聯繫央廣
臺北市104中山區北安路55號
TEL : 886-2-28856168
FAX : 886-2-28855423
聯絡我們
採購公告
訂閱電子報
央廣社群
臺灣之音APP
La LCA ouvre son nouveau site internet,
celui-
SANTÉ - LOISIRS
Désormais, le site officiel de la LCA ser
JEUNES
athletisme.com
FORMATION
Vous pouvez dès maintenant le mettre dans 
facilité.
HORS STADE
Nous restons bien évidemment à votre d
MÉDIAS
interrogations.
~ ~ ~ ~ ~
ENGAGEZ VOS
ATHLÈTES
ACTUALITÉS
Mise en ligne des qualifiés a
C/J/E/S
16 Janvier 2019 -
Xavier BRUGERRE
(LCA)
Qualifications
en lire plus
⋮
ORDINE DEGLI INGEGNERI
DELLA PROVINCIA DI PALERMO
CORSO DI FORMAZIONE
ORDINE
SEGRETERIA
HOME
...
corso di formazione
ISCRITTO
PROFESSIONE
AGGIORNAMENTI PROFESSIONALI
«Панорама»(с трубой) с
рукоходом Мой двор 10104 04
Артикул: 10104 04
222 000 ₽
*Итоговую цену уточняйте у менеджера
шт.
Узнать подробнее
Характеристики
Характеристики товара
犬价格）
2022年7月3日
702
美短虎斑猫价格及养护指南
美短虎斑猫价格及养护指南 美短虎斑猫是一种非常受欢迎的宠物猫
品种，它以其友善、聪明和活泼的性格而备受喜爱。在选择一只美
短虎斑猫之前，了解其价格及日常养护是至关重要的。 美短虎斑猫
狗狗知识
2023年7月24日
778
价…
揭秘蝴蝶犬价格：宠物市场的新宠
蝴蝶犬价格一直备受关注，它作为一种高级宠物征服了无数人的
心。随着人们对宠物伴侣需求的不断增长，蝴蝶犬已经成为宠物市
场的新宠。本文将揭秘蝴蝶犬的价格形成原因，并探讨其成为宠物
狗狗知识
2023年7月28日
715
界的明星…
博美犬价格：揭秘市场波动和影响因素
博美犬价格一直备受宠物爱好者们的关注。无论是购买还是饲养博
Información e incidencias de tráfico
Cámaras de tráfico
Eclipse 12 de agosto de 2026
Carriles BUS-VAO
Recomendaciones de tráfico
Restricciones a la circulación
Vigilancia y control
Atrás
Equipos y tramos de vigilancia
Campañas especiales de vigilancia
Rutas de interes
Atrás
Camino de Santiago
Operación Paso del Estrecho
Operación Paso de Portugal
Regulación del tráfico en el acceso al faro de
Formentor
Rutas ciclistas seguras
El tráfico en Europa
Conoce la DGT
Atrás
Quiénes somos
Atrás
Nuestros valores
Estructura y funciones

* [TASK DIRECTIONS]: Every entry above should be retyped exactly as it appears.

* [ANSWER FOR THIS EXERCISE]:
聯繫央廣
臺北市104中山區北安路55號
TEL : 886-2-28856168
FAX : 886-2-28855423
聯絡我們
採購公告
訂閱電子報
央廣社群
臺灣之音APP
La LCA ouvre son nouveau site internet,
celui-
SANTÉ - LOISIRS
Désormais, le site officiel de la LCA ser
JEUNES
athletisme.com
FORMATION
Vous pouvez dès maintenant le mettre dans 
facilité.
HORS STADE
Nous restons bien évidemment à votre d
MÉDIAS
interrogations.
~ ~ ~ ~ ~
ENGAGEZ VOS
ATHLÈTES
ACTUALITÉS
Mise en ligne des qualifiés a
C/J/E/S
16 Janvier 2019 -
Xavier BRUGERRE
(LCA)
Qualifications
en lire plus
⋮
ORDINE DEGLI INGEGNERI
DELLA PROVINCIA DI PALERMO
CORSO DI FORMAZIONE
ORDINE
SEGRETERIA
HOME
...
corso di formazione
ISCRITTO
PROFESSIONE
AGGIORNAMENTI PROFESSIONALI
«Панорама»(с трубой) с
рукоходом Мой двор 10104 04
Артикул: 10104 04
222 000 ₽
*Итоговую цену уточняйте у менеджера
шт.
Узнать подробнее
Характеристики
Характеристики товара
犬价格）
2022年7月3日
702
美短虎斑猫价格及养护指南
美短虎斑猫价格及养护指南 美短虎斑猫是一种非常受欢迎的宠物猫
品种，它以其友善、聪明和活泼的性格而备受喜爱。在选择一只美
短虎斑猫之前，了解其价格及日常养护是至关重要的。 美短虎斑猫
狗狗知识
2023年7月24日
778
价…
揭秘蝴蝶犬价格：宠物市场的新宠
蝴蝶犬价格一直备受关注，它作为一种高级宠物征服了无数人的
心。随着人们对宠物伴侣需求的不断增长，蝴蝶犬已经成为宠物市
场的新宠。本文将揭秘蝴蝶犬的价格形成原因，并探讨其成为宠物
狗狗知识
2023年7月28日
715
界的明星…
博美犬价格：揭秘市场波动和影响因素
博美犬价格一直备受宠物爱好者们的关注。无论是购买还是饲养博
Información e incidencias de tráfico
Cámaras de tráfico
Eclipse 12 de agosto de 2026
Carriles BUS-VAO
Recomendaciones de tráfico
Restricciones a la circulación
Vigilancia y control
Atrás
Equipos y tramos de vigilancia
Campañas especiales de vigilancia
Rutas de interes
Atrás
Camino de Santiago
Operación Paso del Estrecho
Operación Paso de Portugal
Regulación del tráfico en el acceso al faro de
Formentor
Rutas ciclistas seguras
El tráfico en Europa
Conoce la DGT
Atrás
Quiénes somos
Atrás
Nuestros valores
Estructura y funciones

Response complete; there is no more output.